Multifunctional conjugation of proteins on/into bio-nanoparticles prepared by amphiphilic poly(γ-glutamic acid)
The present study focuses on nanoparticles composed of amphiphilic poly(γ-glutamic acid) (γ-PGA) as potential protein carriers. Amphiphilic graft co-polymers composed of γ-PGA as the hydrophilic backbone and L-phenylalanine ethylester (L-PAE) as
the hydrophobic segment were synthesized by grafting L-PAE to γ-PGA using water-soluble carbodiimide (WSC). Due to their amphiphilic properties, the γ-PGA-graft-L-PAE co-polymer formed monodispersed nanoparticles in water. The particle size of the nanoparticles composed
of γ-PGA-graft-L-PAE (γ-PGA nanoparticles) was about 200 nm and showed a highly negative zeta potential. To evaluate their potential applications as multifunctional protein carrier, we prepared protein-entrapped γ-PGA nanoparticles by encapsulation, covalent
immobilization or physical adsorption methods. For this purpose, 11 different proteins with various molecular weights and isoelectric points (pI values) were used as model proteins. The encapsulation of the protein into the nanoparticles was observed for all tested proteins.
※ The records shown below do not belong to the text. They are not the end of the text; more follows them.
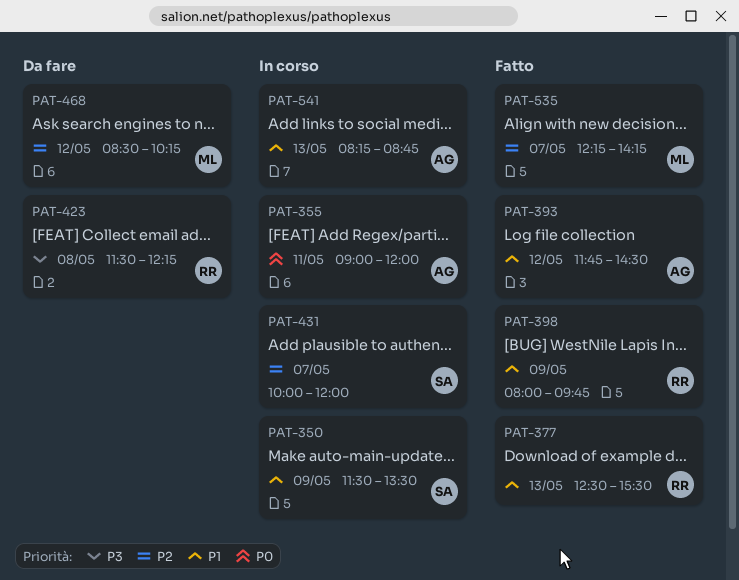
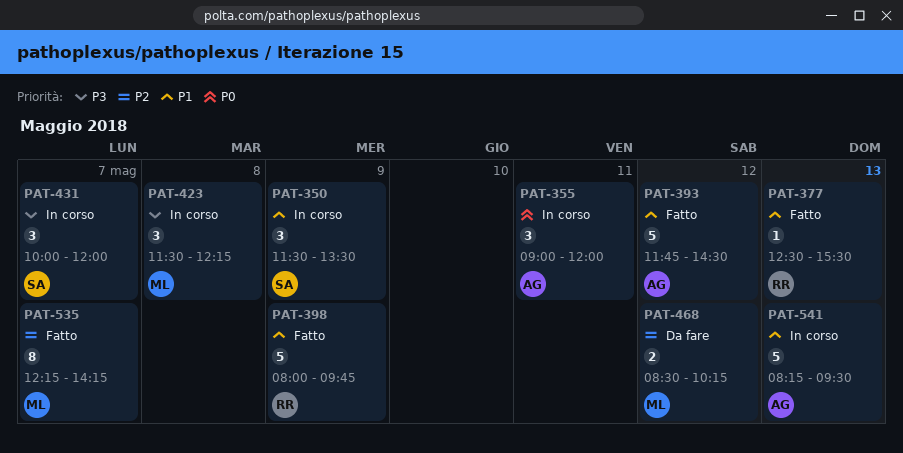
PAT-423, status: Da fare -> In corso
PAT-423, owner: RR -> ML
PAT-431, priority: P2 -> P3
PAT-541, ends: 08:45 -> 09:30

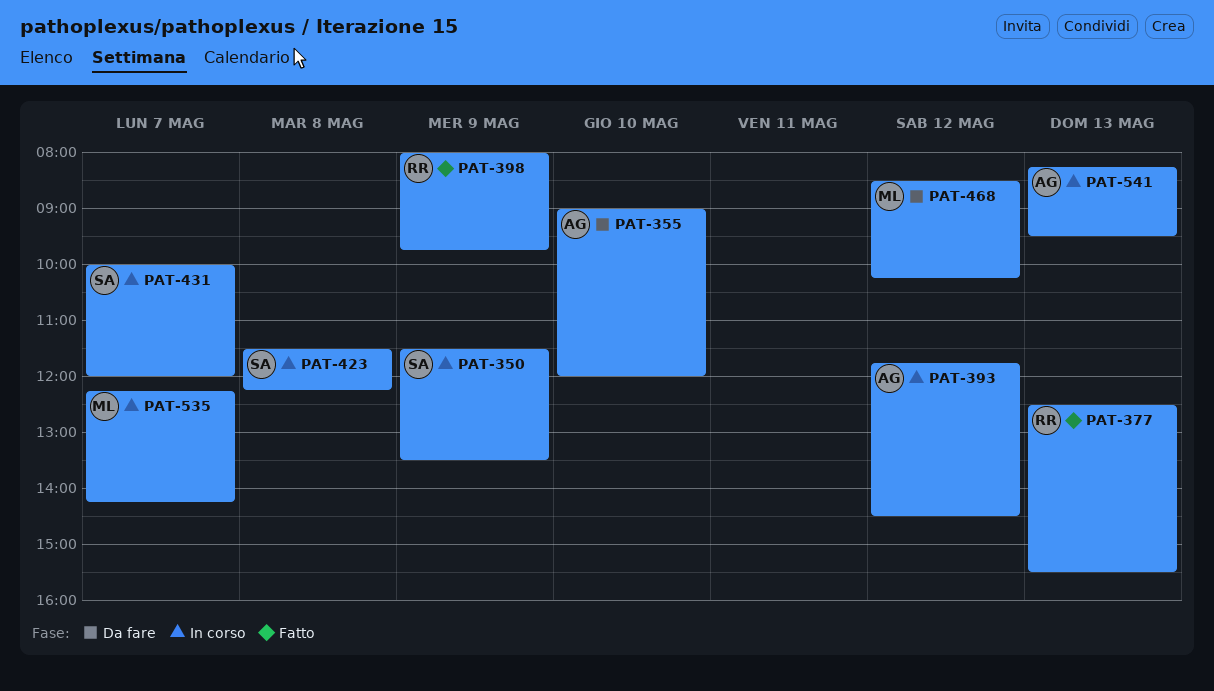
PAT-355, status: In corso -> Da fare
PAT-355, day: May 11 -> May 10
PAT-393, status: Fatto -> In corso
PAT-423, owner: ML -> SA
PAT-535, status: Fatto -> In corso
The amount
of protein covalently immobilized or adsorbed onto the nanoparticles showed different tends based on the molecular weight and pI of each protein. Positively charged proteins could be adsorbed onto the negatively charged nanoparticles by electrostatic interaction. Moreover, it was found
that enzyme-encapsulated nanoparticles showed higher enzymatic activity than surface-immobilized nanoparticles. These results indicated that the enzymatic activity of the enzyme-entrapped nanoparticles was significantly affected by the conjugation method, and that encapsulation was the optimal
method for the conjugation of proteins and nanoparticles. It is expected that the γ-PGA nanoparticle will have great potential as multifunctional carriers in pharmaceutical and biomedical applications, such as drug and vaccine delivery systems.